## Your instructions
Can you return the text lines of all the records below word for word, leaving the pictures out of your answer?

## Dataset
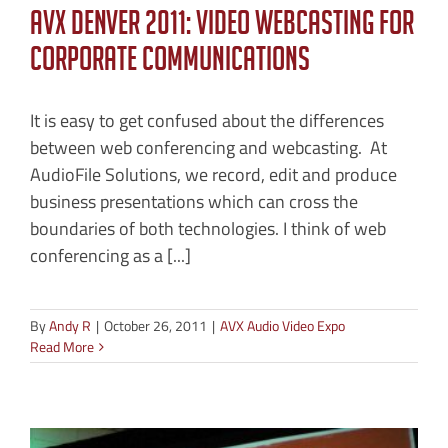
AVX Denver 2011: Video Webcasting for
Corporate Communications
It is easy to get confused about the differences
between web conferencing and webcasting. At
AudioFile Solutions, we record, edit and produce
business presentations which can cross the
boundaries of both technologies. I think of web
conferencing as a [...]
By
Andy R
|
October 26, 2011
|
AVX Audio Video Expo
Read More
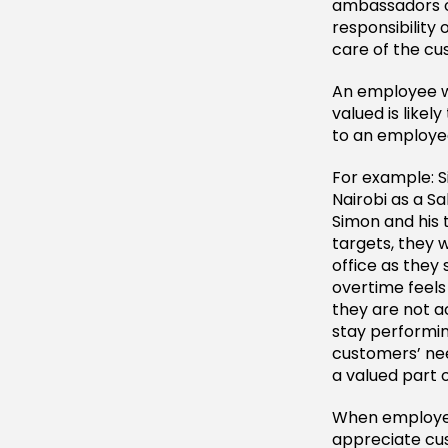
ambassadors o
responsibility
care of the cu
An employee wh
valued is likel
to an employee
For example: S
Nairobi as a S
Simon and his 
targets, they w
office as they 
overtime feel
they are not a
stay performin
customers’ ne
a valued part
When employee
appreciate cus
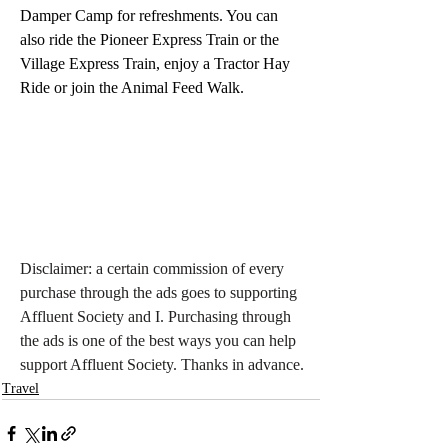
Damper Camp for refreshments. You can 
also ride the Pioneer Express Train or the 
Village Express Train, enjoy a Tractor Hay 
Ride or join the Animal Feed Walk.
Disclaimer: a certain commission of every 
purchase through the ads goes to supporting 
Affluent Society and I. Purchasing through 
the ads is one of the best ways you can help 
support Affluent Society. Thanks in advance.
Travel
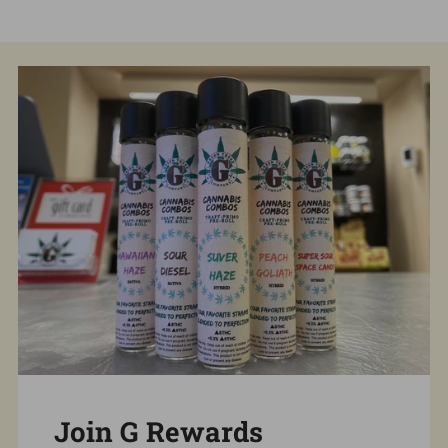
Join G Rewards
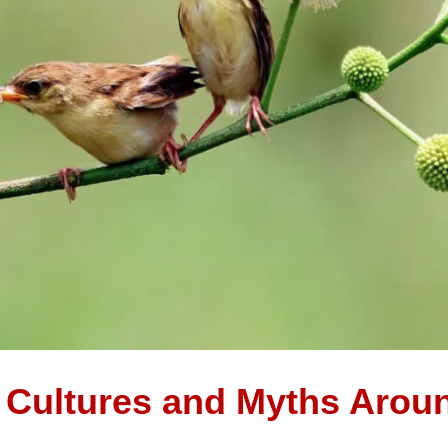
t Cultures and Myths Arou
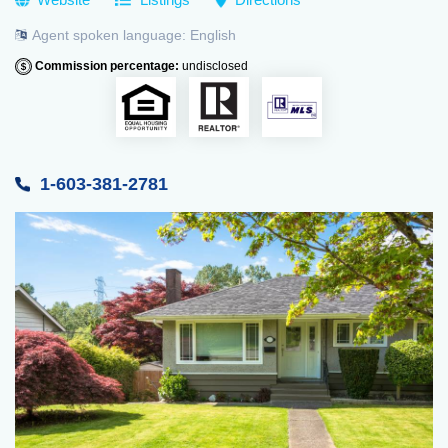
Agent spoken language:
English
Commission percentage:
undisclosed
1-603-381-2781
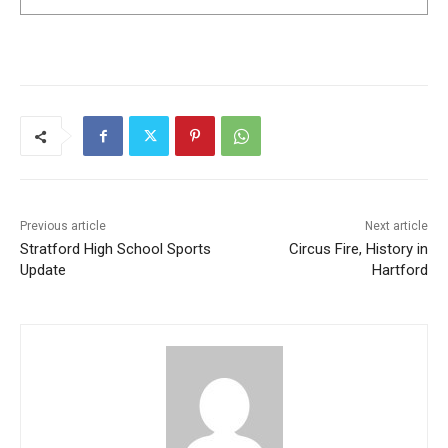
Previous article
Next article
Stratford High School Sports
Circus Fire, History in
Update
Hartford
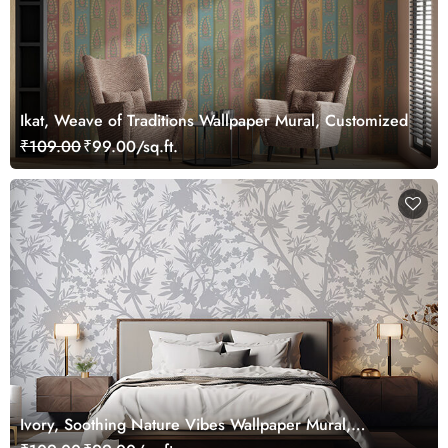
Ikat, Weave of Traditions Wallpaper Mural, Customized
₹109.00
₹99.00/sq.ft.
Ivory, Soothing Nature Vibes Wallpaper Mural,
Customized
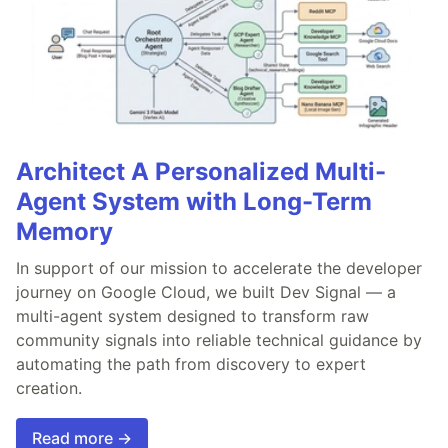
Architect A Personalized Multi-
Agent System with Long-Term
Memory
In support of our mission to accelerate the developer
journey on Google Cloud, we built Dev Signal — a
multi-agent system designed to transform raw
community signals into reliable technical guidance by
automating the path from discovery to expert
creation.
Read more →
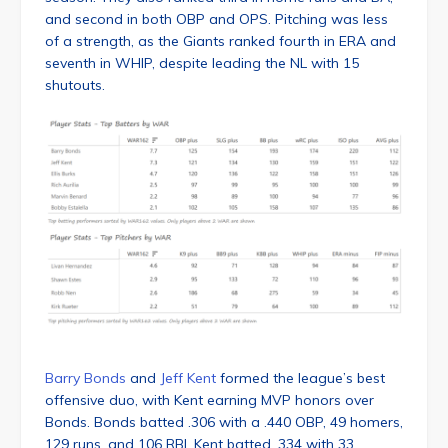
and second in both OBP and OPS. Pitching was less
of a strength, as the Giants ranked fourth in ERA and
seventh in WHIP, despite leading the NL with 15
shutouts.
Barry Bonds
and
Jeff Kent
formed the league’s best
offensive duo, with Kent earning MVP honors over
Bonds. Bonds batted .306 with a .440 OBP, 49 homers,
129 runs, and 106 RBI. Kent batted .334 with 33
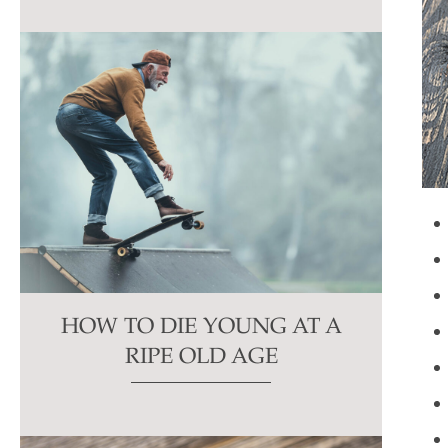
HOW TO DIE YOUNG AT A
RIPE OLD AGE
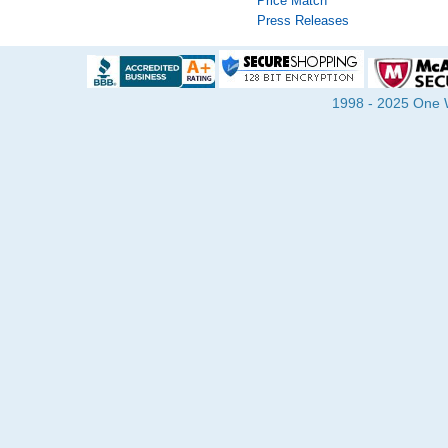
Price Match
Press Releases
1998 - 2025 One Wa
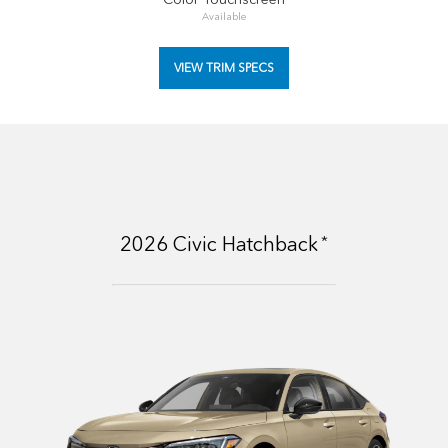
Available
VIEW TRIM SPECS
*
2026
Civic Hatchback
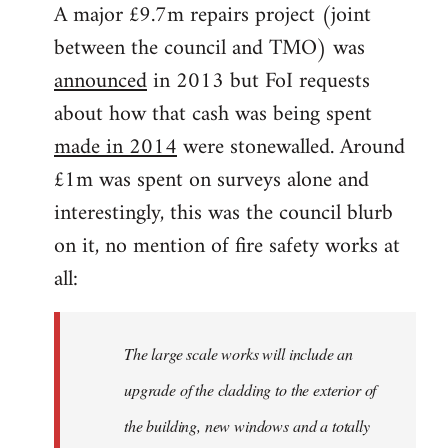
A major £9.7m repairs project (joint
between the council and TMO) was
announced
in 2013 but FoI requests
about how that cash was being spent
made in 2014
were stonewalled. Around
£1m was spent on surveys alone and
interestingly, this was the council blurb
on it, no mention of fire safety works at
all:
The large scale works will include an
upgrade of the cladding to the exterior of
the building, new windows and a totally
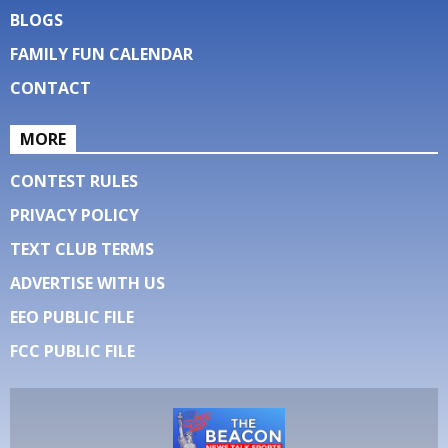
BLOGS
FAMILY FUN CALENDAR
CONTACT
MORE
CONTEST RULES
PRIVACY POLICY
TEXT CLUB TERMS
ADVERTISE WITH US
EEO PUBLIC FILE
FCC PUBLIC FILE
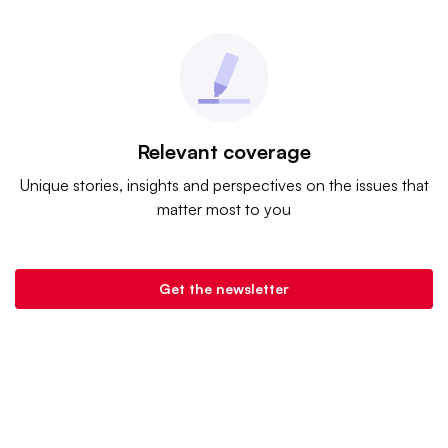
Relevant coverage
Unique stories, insights and perspectives on the issues that
matter most to you
Get the newsletter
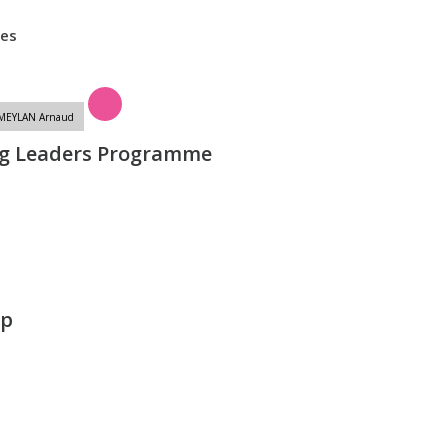
tes
/MEYLAN Arnaud
g Leaders Programme
lp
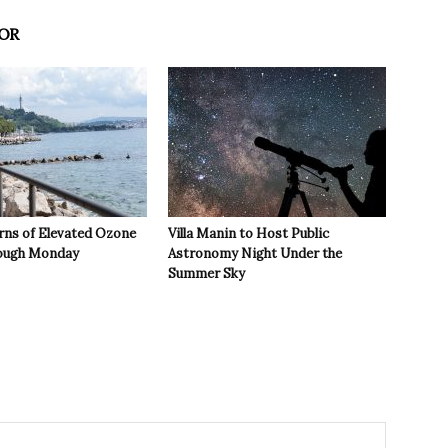
OR
rns of Elevated Ozone
Villa Manin to Host Public
rough Monday
Astronomy Night Under the
Summer Sky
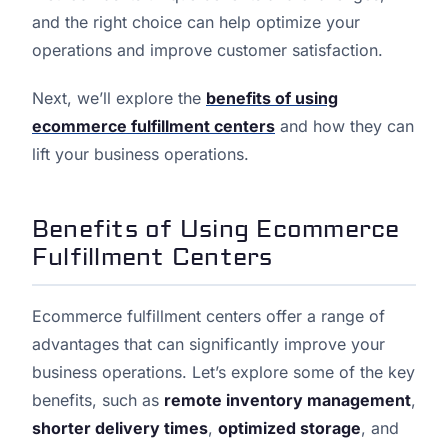
and the right choice can help optimize your
operations and improve customer satisfaction.
Next, we’ll explore the
benefits of using
ecommerce fulfillment centers
and how they can
lift your business operations.
Benefits of Using Ecommerce
Fulfillment Centers
Ecommerce fulfillment centers offer a range of
advantages that can significantly improve your
business operations. Let’s explore some of the key
benefits, such as
remote inventory management
,
shorter delivery times
,
optimized storage
, and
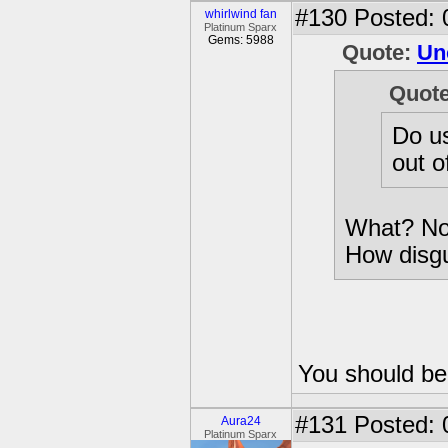
#130
Posted: 
whirlwind fan
Platinum Sparx
Gems: 5988
Quote:
Un
Quot
Do us
out o
What? Now
How disgu
You should be 
#131
Posted: 
Aura24
Platinum Sparx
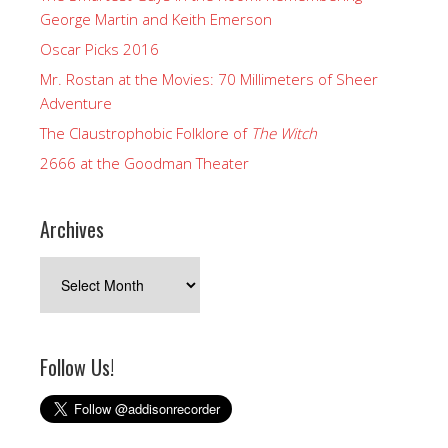
George Martin and Keith Emerson
Oscar Picks 2016
Mr. Rostan at the Movies: 70 Millimeters of Sheer
Adventure
The Claustrophobic Folklore of
The Witch
2666 at the Goodman Theater
Archives
Archives
Follow Us!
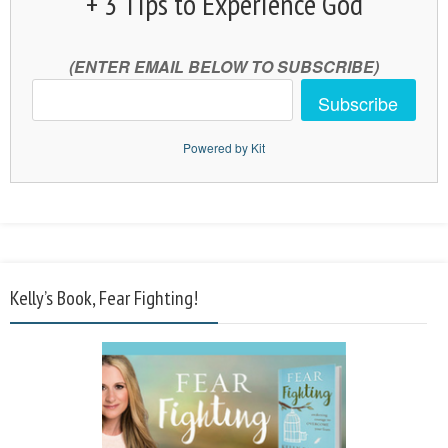
+ 3 Tips to Experience God
(ENTER EMAIL BELOW TO SUBSCRIBE)
Subscribe
Powered by Kit
Kelly’s Book, Fear Fighting!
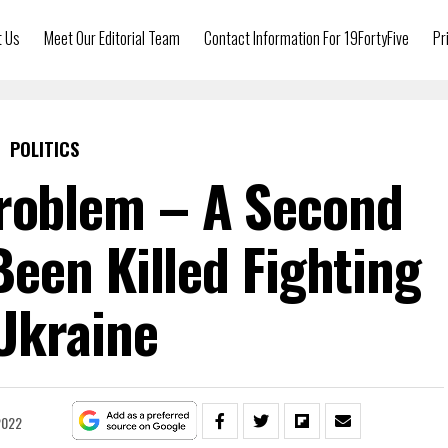
t Us
Meet Our Editorial Team
Contact Information For 19FortyFive
Pr
POLITICS
roblem – A Second
een Killed Fighting
Ukraine
2022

## Reply
AVX Denver 2011: Video Webcasting for
Corporate Communications
It is easy to get confused about the differences
between web conferencing and webcasting. At
AudioFile Solutions, we record, edit and produce
business presentations which can cross the
boundaries of both technologies. I think of web
conferencing as a [...]
By
Andy R
|
October 26, 2011
|
AVX Audio Video Expo
Read More
ambassadors o
responsibility
care of the cu
An employee wh
valued is likel
to an employee
For example: S
Nairobi as a S
Simon and his 
targets, they w
office as they 
overtime feel
they are not a
stay performin
customers’ ne
a valued part
When employee
appreciate cus
Damper Camp for refreshments. You can 
also ride the Pioneer Express Train or the 
Village Express Train, enjoy a Tractor Hay 
Ride or join the Animal Feed Walk.
Disclaimer: a certain commission of every 
purchase through the ads goes to supporting 
Affluent Society and I. Purchasing through 
the ads is one of the best ways you can help 
support Affluent Society. Thanks in advance.
Travel
Join G Rewards
t Cultures and Myths Arou
Agent spoken language:
English
Commission percentage:
undisclosed
1-603-381-2781
Previous article
Next article
Stratford High School Sports
Circus Fire, History in
Update
Hartford
Ikat, Weave of Traditions Wallpaper Mural, Customized
₹109.00
₹99.00/sq.ft.
Ivory, Soothing Nature Vibes Wallpaper Mural,
Customized
Architect A Personalized Multi-
Agent System with Long-Term
Memory
In support of our mission to accelerate the developer
journey on Google Cloud, we built Dev Signal — a
multi-agent system designed to transform raw
community signals into reliable technical guidance by
automating the path from discovery to expert
creation.
Read more →
and second in both OBP and OPS. Pitching was less
of a strength, as the Giants ranked fourth in ERA and
seventh in WHIP, despite leading the NL with 15
shutouts.
Barry Bonds
and
Jeff Kent
formed the league’s best
offensive duo, with Kent earning MVP honors over
Bonds. Bonds batted .306 with a .440 OBP, 49 homers,
129 runs, and 106 RBI. Kent batted .334 with 33
HOW TO DIE YOUNG AT A
RIPE OLD AGE
Price Match
Press Releases
1998 - 2025 One Wa
Available
VIEW TRIM SPECS
*
2026
Civic Hatchback
A major £9.7m repairs project (joint
between the council and TMO) was
announced
in 2013 but FoI requests
about how that cash was being spent
made in 2014
were stonewalled. Around
£1m was spent on surveys alone and
interestingly, this was the council blurb
on it, no mention of fire safety works at
all:
The large scale works will include an
upgrade of the cladding to the exterior of
the building, new windows and a totally
BLOGS
FAMILY FUN CALENDAR
CONTACT
MORE
CONTEST RULES
PRIVACY POLICY
TEXT CLUB TERMS
ADVERTISE WITH US
EEO PUBLIC FILE
FCC PUBLIC FILE
Relevant coverage
Unique stories, insights and perspectives on the issues that
matter most to you
Get the newsletter
tes
/MEYLAN Arnaud
g Leaders Programme
lp
OR
rns of Elevated Ozone
Villa Manin to Host Public
rough Monday
Astronomy Night Under the
Summer Sky
and the right choice can help optimize your
operations and improve customer satisfaction.
Next, we’ll explore the
benefits of using
ecommerce fulfillment centers
and how they can
lift your business operations.
Benefits of Using Ecommerce
Fulfillment Centers
Ecommerce fulfillment centers offer a range of
advantages that can significantly improve your
business operations. Let’s explore some of the key
benefits, such as
remote inventory management
,
shorter delivery times
,
optimized storage
, and
#130
Posted: 
whirlwind fan
Platinum Sparx
Gems: 5988
Quote:
Un
Quot
Do us
out o
What? Now
How disgu
You should be 
#131
Posted: 
Aura24
Platinum Sparx
George Martin and Keith Emerson
Oscar Picks 2016
Mr. Rostan at the Movies: 70 Millimeters of Sheer
Adventure
The Claustrophobic Folklore of
The Witch
2666 at the Goodman Theater
Archives
Archives
Follow Us!
+ 3 Tips to Experience God
(ENTER EMAIL BELOW TO SUBSCRIBE)
Subscribe
Powered by Kit
Kelly’s Book, Fear Fighting!
t Us
Meet Our Editorial Team
Contact Information For 19FortyFive
Pr
POLITICS
roblem – A Second
een Killed Fighting
Ukraine
2022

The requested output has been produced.